With Bright Lights and Travellators, Gucci Springs A Surprise at Milan Fashion Week
Minimalism? Maximalism? Gucci's got a guy that can do both in Alessandro Michele. Five years on, the creative director proves that he still has plenty up his sleeve.| October 4, 2019
Gucci’s collections since the rise and reign of Alessandro Michele have always been the sort that demand a second look, and then some more. With Gucci’s show set of the season featuring models walking on travellators (read: models walking even faster than usual), the collection presented at Milan Fashion Week was worth even more of that second, third and possibly even fourth look. Take a deep breath, because there is plenty to tuck into here.
Michele always serves the unexpected, even if his Gucci “look” has been well established. The show began with models seemingly in a trance, dressed in all-white ensembles that looked like they could be uniforms from a draconian, dystopian society. You see, these looks – which will not be sold – were a metaphor for Michele’s intention for the season. The desire to break free and to explore the new, and, for his legions of fans, the return of self-expression to the individual.
Oh, did he bring out the new, indeed. In a move that may shut the naysayers up for good, Michele presented a stunning collection that – wait for it, now – walked on the minimal side. Surprise, surprise. There were hyper-sexy dresses that looked like negligees, each showing plenty of décolletage and leg and devoid of adornment. There were tangerine utilitarian suits that skipped the favoured print. There were simple knit and slit skirt combos that boasted colour and texture, but nothing else. The same can be said of the pristinely tailored ’70s and ’80s inspired suits that both men and women would want. With this collection, it is certain that Michele clearly has a plethora up his sleeves, but he’ll reveal them under his own terms. How exciting.

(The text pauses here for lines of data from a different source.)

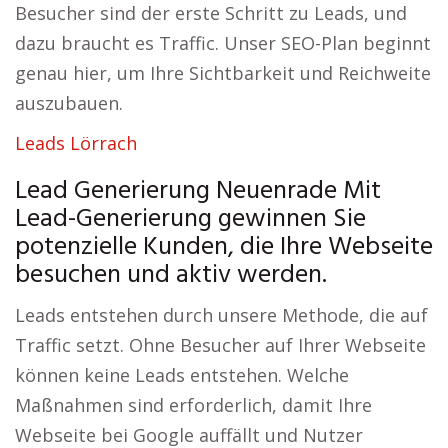
Besucher sind der erste Schritt zu Leads, und
dazu braucht es Traffic. Unser SEO-Plan beginnt
genau hier, um Ihre Sichtbarkeit und Reichweite
auszubauen.
Leads Lörrach
Lead Generierung Neuenrade Mit
Lead-Generierung gewinnen Sie
potenzielle Kunden, die Ihre Webseite
besuchen und aktiv werden.
Leads entstehen durch unsere Methode, die auf
Traffic setzt. Ohne Besucher auf Ihrer Webseite
können keine Leads entstehen. Welche
Maßnahmen sind erforderlich, damit Ihre
Webseite bei Google auffällt und Nutzer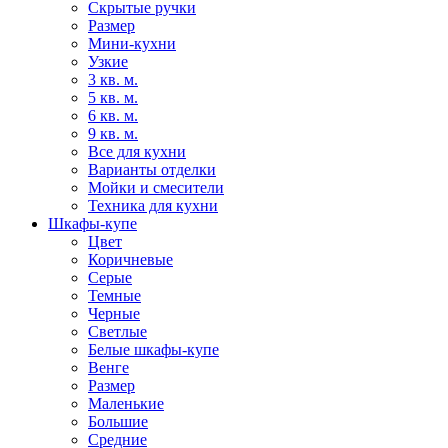
Скрытые ручки
Размер
Мини-кухни
Узкие
3 кв. м.
5 кв. м.
6 кв. м.
9 кв. м.
Все для кухни
Варианты отделки
Мойки и смесители
Техника для кухни
Шкафы-купе
Цвет
Коричневые
Серые
Темные
Черные
Светлые
Белые шкафы-купе
Венге
Размер
Маленькие
Большие
Средние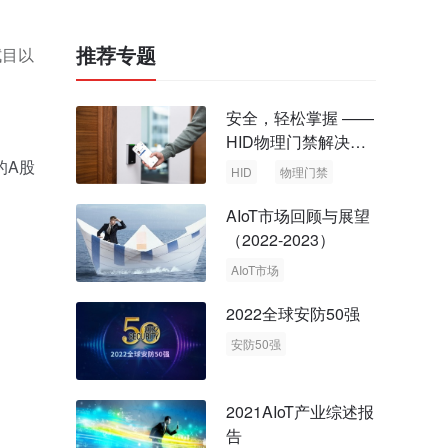
推荐专题
拭目以
安全，轻松掌握 ——
HID物理门禁解决方
案，启动智慧安全新
的A股
HID
物理门禁
时代
AIoT市场回顾与展望
（2022-2023）
AIoT市场
回顾与展望
2022全球安防50强
安防50强
安防市场
安防行业
2021AIoT产业综述报
告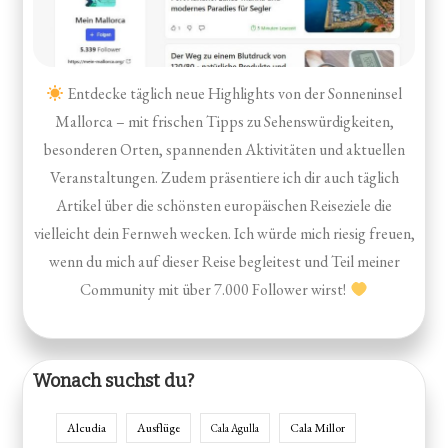
Entdecke täglich neue Highlights von der Sonneninsel
Mallorca – mit frischen Tipps zu Sehenswürdigkeiten,
besonderen Orten, spannenden Aktivitäten und aktuellen
Veranstaltungen. Zudem präsentiere ich dir auch täglich
Artikel über die schönsten europäischen Reiseziele die
vielleicht dein Fernweh wecken. Ich würde mich riesig freuen,
wenn du mich auf dieser Reise begleitest und Teil meiner
Community mit über 7.000 Follower wirst!
Wonach suchst du?
Alcudia
Ausflüge
Cala Millor
Cala Agulla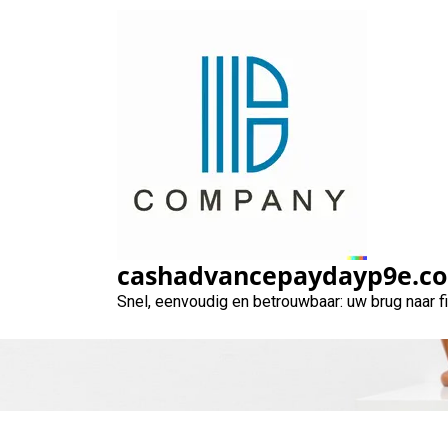
Naar
de
inhoud
gaan
Waar kan je ge
cashadvancepaydayp9e.c
Snel, eenvoudig en betrouwbaar: uw brug naar 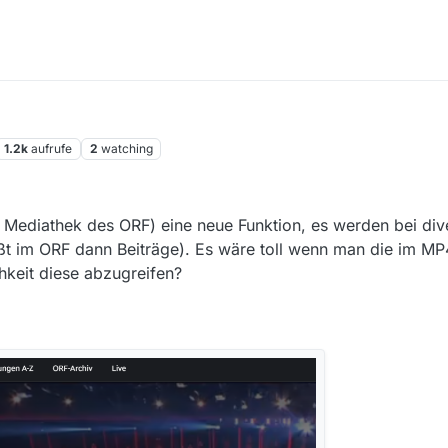
1.2k
aufrufe
2
watching
n Mediathek des ORF) eine neue Funktion, es werden bei d
eißt im ORF dann Beiträge). Es wäre toll wenn man die im MP4
hkeit diese abzugreifen?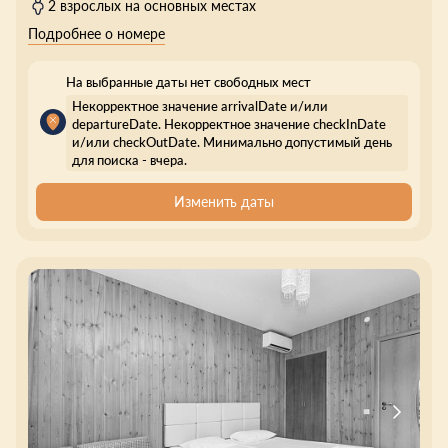
2 взрослых на основных местах
Подробнее о номере
На выбранные даты нет свободных мест
Некорректное значение arrivalDate и/или
departureDate. Некорректное значение checkInDate
и/или checkOutDate. Минимально допустимый день
для поиска - вчера.
Изменить даты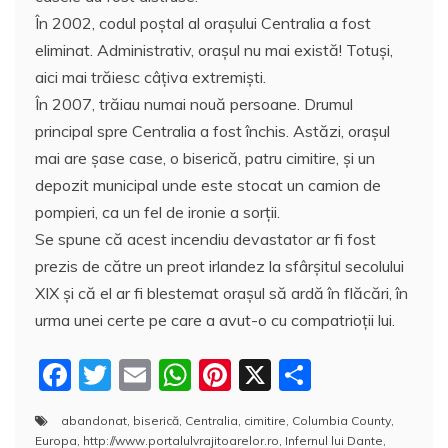
În 2002, codul poștal al oraşului Centralia a fost
eliminat. Administrativ, orașul nu mai există! Totuşi,
aici mai trăiesc câţiva extremiști.
În 2007, trăiau numai nouă persoane. Drumul
principal spre Centralia a fost închis. Astăzi, orașul
mai are șase case, o biserică, patru cimitire, și un
depozit municipal unde este stocat un camion de
pompieri, ca un fel de ironie a sorţii.
Se spune că acest incendiu devastator ar fi fost
prezis de către un preot irlandez la sfârşitul secolului
XIX şi că el ar fi blestemat oraşul să ardă în flăcări, în
urma unei certe pe care a avut-o cu compatrioţii lui.
F
T
E
W
Pi
X
P
a
w
m
h
nt
a
abandonat
,
biserică
,
Centralia
,
cimitire
,
Columbia County
,
c
itt
ai
at
er
rt
Europa
,
http://www.portalulvrajitoarelor.ro
,
Infernul lui Dante
,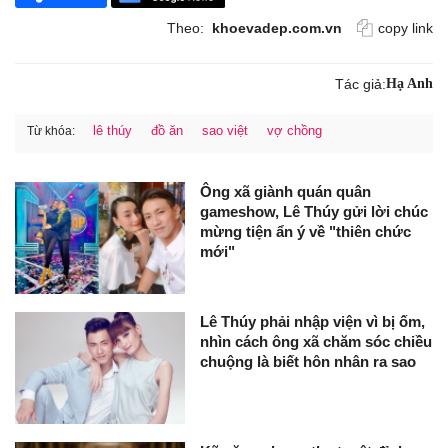
Theo:
khoevadep.com.vn
copy link
Tác giả:
Hạ Anh
lê thúy
đồ ăn
sao việt
vợ chồng
Từ khóa:
Ông xã giành quán quân
gameshow, Lê Thúy gửi lời chúc
mừng tiện ẩn ý về "thiên chức
mới"
Lê Thúy phải nhập viện vì bị ốm,
nhìn cách ông xã chăm sóc chiều
chuộng là biết hôn nhân ra sao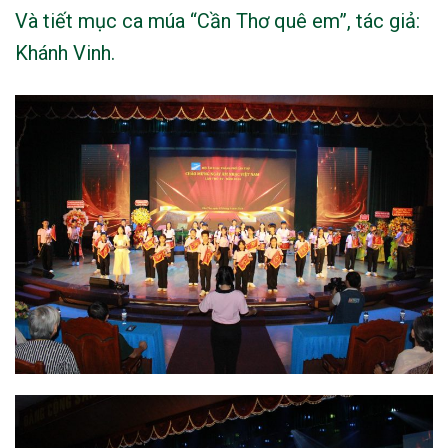
Và tiết mục ca múa “Cần Thơ quê em”, tác giả:
Khánh Vinh.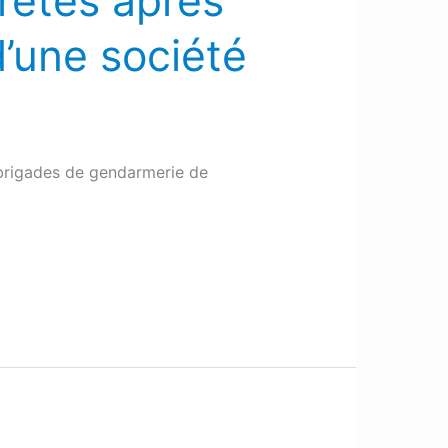
rêtés après
d’une société
 brigades de gendarmerie de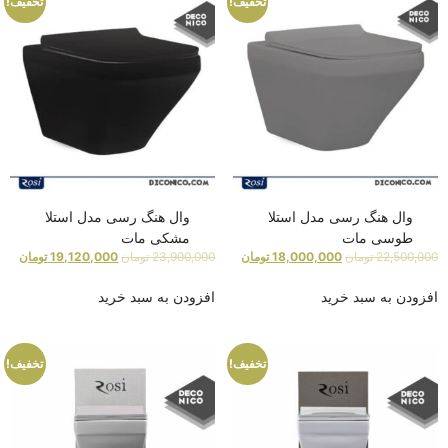
تخفیف!
تخفیف!
وال هنگ رسی مدل استلا
وال هنگ رسی مدل استلا
طوسی مات
مشکی مات
22,500,000
تومان
18,000,000
تومان
23,900,000
تومان
19,120,000
تومان
افزودن به سبد خرید
افزودن به سبد خرید
تخفیف!
تخفیف!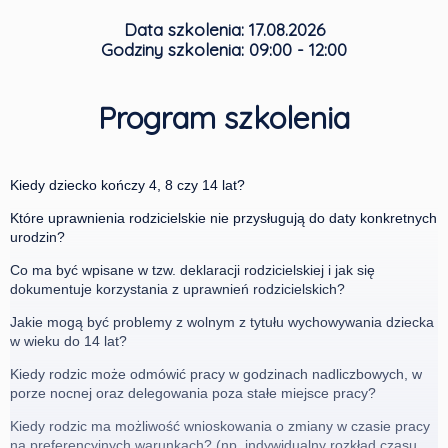
Data szkolenia:
17.08.2026
Godziny szkolenia:
09:00 - 12:00
Program szkolenia
Kiedy dziecko kończy 4, 8 czy 14 lat?
Które uprawnienia rodzicielskie nie przysługują do daty konkretnych
urodzin?
Co ma być wpisane w tzw. deklaracji rodzicielskiej i jak się
dokumentuje korzystania z uprawnień rodzicielskich?
Jakie mogą być problemy z wolnym z tytułu wychowywania dziecka
w wieku do 14 lat?
Kiedy rodzic może odmówić pracy w godzinach nadliczbowych, w
porze nocnej oraz delegowania poza stałe miejsce pracy?
Kiedy rodzic ma możliwość wnioskowania o zmiany w czasie pracy
na preferencyjnych warunkach? (np. indywidualny rozkład czasu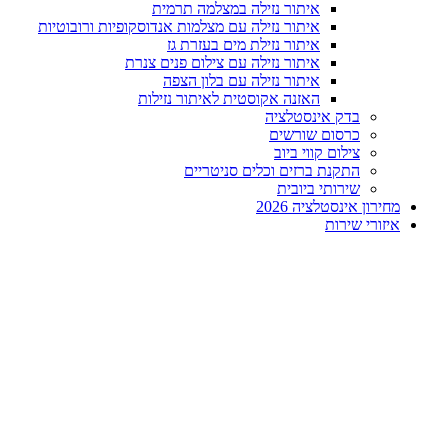
איתור נזילה במצלמה תרמית
איתור נזילה עם מצלמות אנדוסקופיות ורובוטיות
איתור נזילת מים בעזרת גז
איתור נזילה עם צילום פנים צנרת
איתור נזילה עם בלון הצפה
האזנה אקוסטית לאיתור נזילות
בדק אינסטלציה
כרסום שורשים
צילום קווי ביוב
התקנת ברזים וכלים סניטריים
שירותי ביובית
מחירון אינסטלציה 2026
איזורי שירות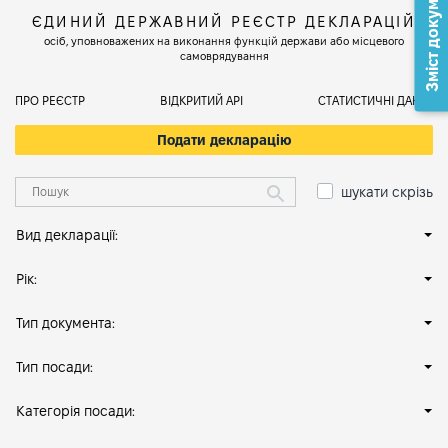
Зміст документа
ЄДИНИЙ ДЕРЖАВНИЙ РЕЄСТР ДЕКЛАРАЦІЙ
осіб, уповноважених на виконання функцій держави або місцевого
самоврядування
ПРО РЕЄСТР
ВІДКРИТИЙ АРІ
СТАТИСТИЧНІ ДАНІ
Подати декларацію
шукати скрізь
Вид декларації:
Рік:
Тип документа:
Тип посади:
Категорія посади: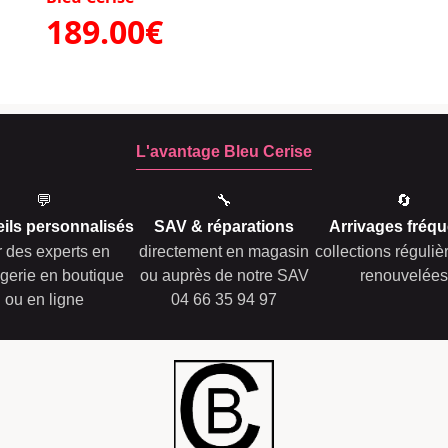
189.00€
L'avantage Bleu Cerise
💬
🔧
🔄
ils personnalisés
SAV & réparations
Arrivages fréqu
r des experts en
directement en magasin
collections réguli
gerie en boutique
ou auprès de notre SAV
renouvelées
ou en ligne
04 66 35 94 97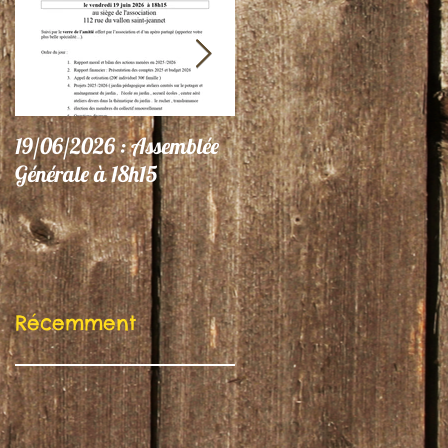
19/06/2026 : Assemblée
06/06/26 : Le Jardin
Générale à 18h15
participe au Festival
"Autres Regards"
Récemment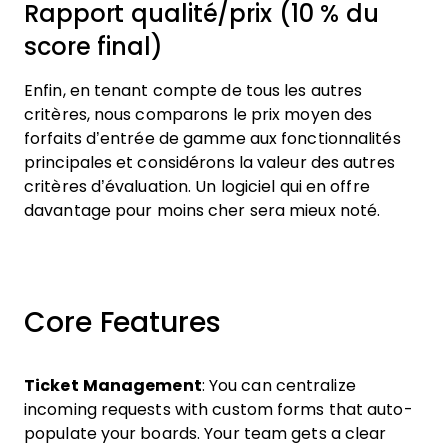
Rapport qualité/prix (10 % du
score final)
Enfin, en tenant compte de tous les autres
critères, nous comparons le prix moyen des
forfaits d’entrée de gamme aux fonctionnalités
principales et considérons la valeur des autres
critères d’évaluation. Un logiciel qui en offre
davantage pour moins cher sera mieux noté.
Core Features
Ticket Management
: You can centralize
incoming requests with custom forms that auto-
populate your boards. Your team gets a clear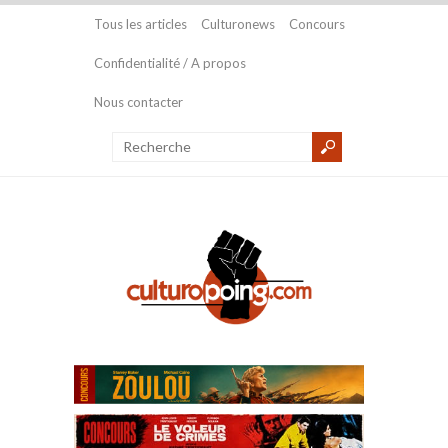
Tous les articles
Culturonews
Concours
Confidentialité / A propos
Nous contacter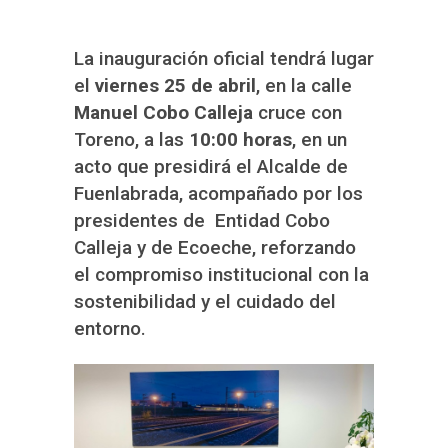
La inauguración oficial tendrá lugar
el
viernes 25 de abril
, en la calle
Manuel Cobo Calleja
cruce con
Toreno, a las
10:00 horas
, en un
acto que presidirá el Alcalde de
Fuenlabrada, acompañado por los
presidentes de Entidad Cobo
Calleja y de Ecoeche, reforzando
el compromiso institucional con la
sostenibilidad y el cuidado del
entorno.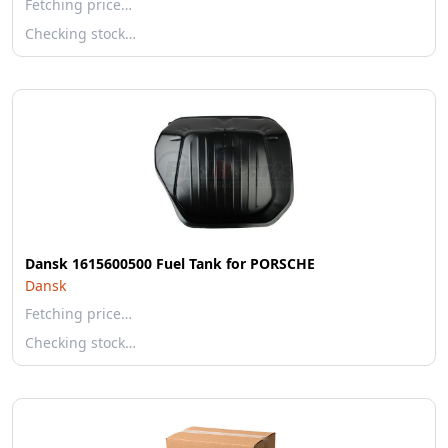
Fetching price…
Checking stock…
Dansk 1615600500 Fuel Tank for PORSCHE
Dansk
Fetching price…
Checking stock…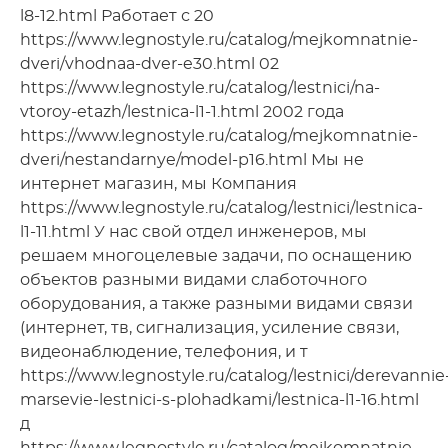
l8-12.html Работает с 20
https://www.legnostyle.ru/catalog/mejkomnatnie-
dveri/vhodnaa-dver-e30.html 02
https://www.legnostyle.ru/catalog/lestnici/na-
vtoroy-etazh/lestnica-l1-1.html 2002 года
https://www.legnostyle.ru/catalog/mejkomnatnie-
dveri/nestandarnye/model-p16.html Мы не
интернет магазин, мы Компания
https://www.legnostyle.ru/catalog/lestnici/lestnica-
l1-11.html У нас свой отдел инженеров, мы
решаем многоцелевые задачи, по оснащению
объектов разными видами слаботочного
оборудования, а также разными видами связи
(интернет, тв, сигнализация, усиление связи,
видеонаблюдение, телефония, и т
https://www.legnostyle.ru/catalog/lestnici/derevannie
marsevie-lestnici-s-plohadkami/lestnica-l1-16.html
д
https://www.legnostyle.ru/catalog/mejkomnatnie-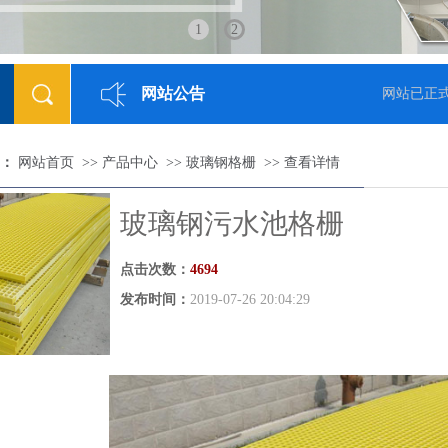
1
2
网站公告
[2018-05-23]
网站已正式
：
网站首页
>>
产品中心
>>
玻璃钢格栅
>>
查看详情
玻璃钢污水池格栅
点击次数：
4694
发布时间：
2019-07-26 20:04:29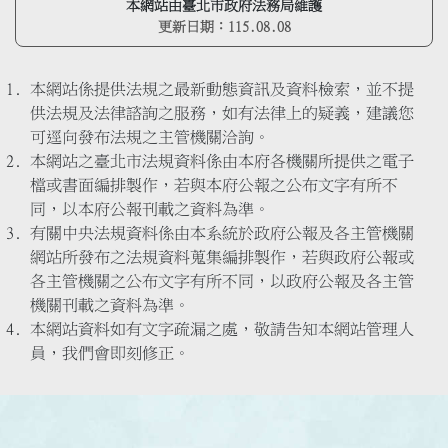
本網站由臺北市政府法務局維護
更新日期：
115.08.08
本網站係提供法規之最新動態資訊及資料檢索，並不提
供法規及法律諮詢之服務，如有法律上的疑義，建議您
可逕向發布法規之主管機關洽詢。
本網站之臺北市法規資料係由本府各機關所提供之電子
檔或書面編排製作，若與本府公報之公布文字有所不
同，以本府公報刊載之資料為準。
有關中央法規資料係由本系統於政府公報及各主管機關
網站所發布之法規資料蒐集編排製作，若與政府公報或
各主管機關之公布文字有所不同，以政府公報及各主管
機關刊載之資料為準。
本網站資料如有文字疏漏之處，敬請告知本網站管理人
員，我們會即刻修正。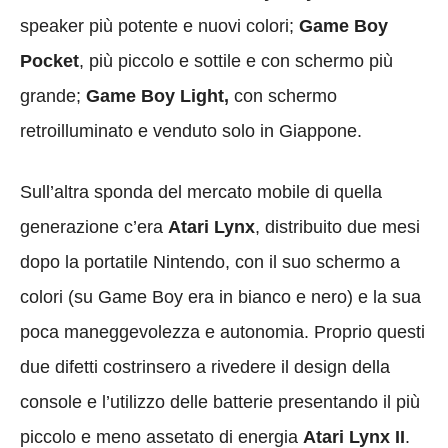
speaker più potente e nuovi colori;
Game Boy
Pocket
, più piccolo e sottile e con schermo più
grande;
Game Boy Light,
con schermo
retroilluminato e venduto solo in Giappone.
Sull’altra sponda del mercato mobile di quella
generazione c’era
Atari Lynx
, distribuito due mesi
dopo la portatile Nintendo, con il suo schermo a
colori (su Game Boy era in bianco e nero) e la sua
poca maneggevolezza e autonomia. Proprio questi
due difetti costrinsero a rivedere il design della
console e l’utilizzo delle batterie presentando il più
piccolo e meno assetato di energia
Atari Lynx II
.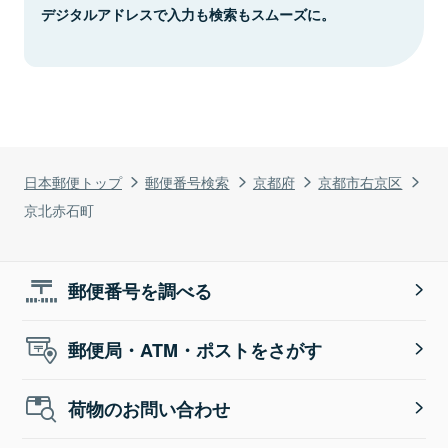
デジタルアドレスで入力も検索もスムーズに。
日本郵便トップ
郵便番号検索
京都府
京都市右京区
京北赤石町
郵便番号を調べる
郵便局・ATM・ポストをさがす
荷物のお問い合わせ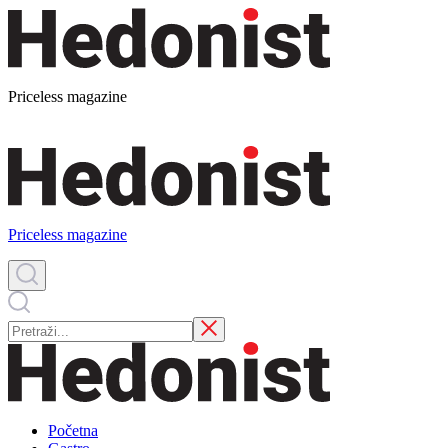
Priceless magazine
Priceless magazine
Početna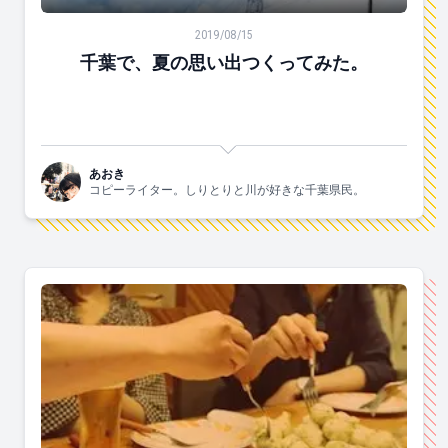
千葉で、夏の思い出つくってみた。
2019/08/15
千葉で、夏の思い出つくってみた。
あおき
コピーライター。しりとりと川が好きな千葉県民。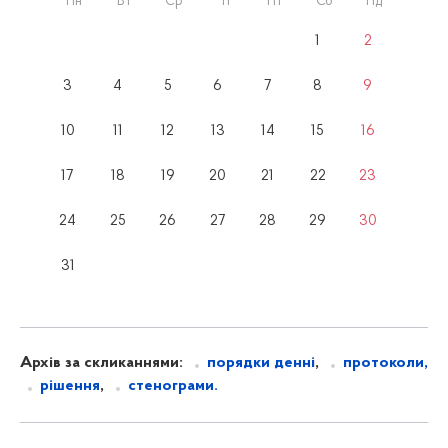
Пн
Вт
Ср
Чт
Пт
Сб
Нд
1
2
3
4
5
6
7
8
9
10
11
12
13
14
15
16
17
18
19
20
21
22
23
24
25
26
27
28
29
30
31
Архів за скликаннями:
порядки денні
,
протоколи,
рішення
,
стенограми.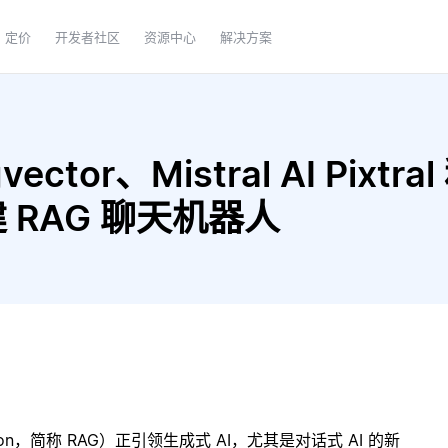
定价
开发者社区
资源中心
解决方案
tor、Mistral AI Pixtral 
构建 RAG 聊天机器人
ration，简称 RAG）正引领生成式 AI，尤其是对话式 AI 的新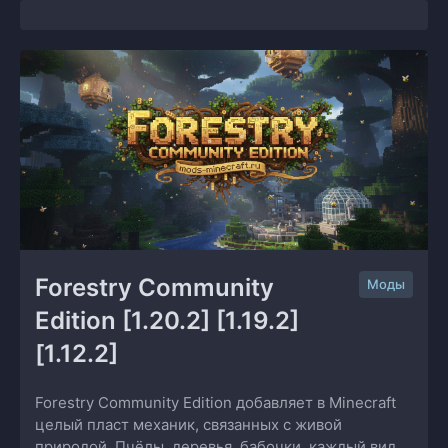
Forestry Community 
Моды
Edition [1.20.2] [1.19.2] 
[1.12.2]
Forestry Community Edition добавляет в Minecraft
целый пласт механик, связанных с живой
природой. Пчёлы, деревья, бабочки, каждый вид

Still, it wouldn’t be a Gucci show without sequins, tassels and prints. These were all there, though served sparingly for the most part: a printed double-breasted blazer suit, a sequinned turtleneck with tassels at the collar, green embroidery on a pared-down little black dress. The show only had one full-on embellished look, and even that boasted clean lines. Michele didn’t skimp on the palette though, as colours went from ethereal to electric in a blink of an eye.
On the accessories front, functionality took front and centre. There were backpacks, saddle and top-handle totes that were all just the right size, open-back flats and kitten-heeled boots and, of course, oversized retro-futuristic sunglasses that will block more than just the sun, because who doesn’t have those days?
With yet another surreal escapade into Gucci’s world, Michele continues to present a ceaseless array of options for ardent Gucci fans to choose from and make their own, now more so than ever, and at the same time, brings forth more than enough to turn Gucci sceptics into believers.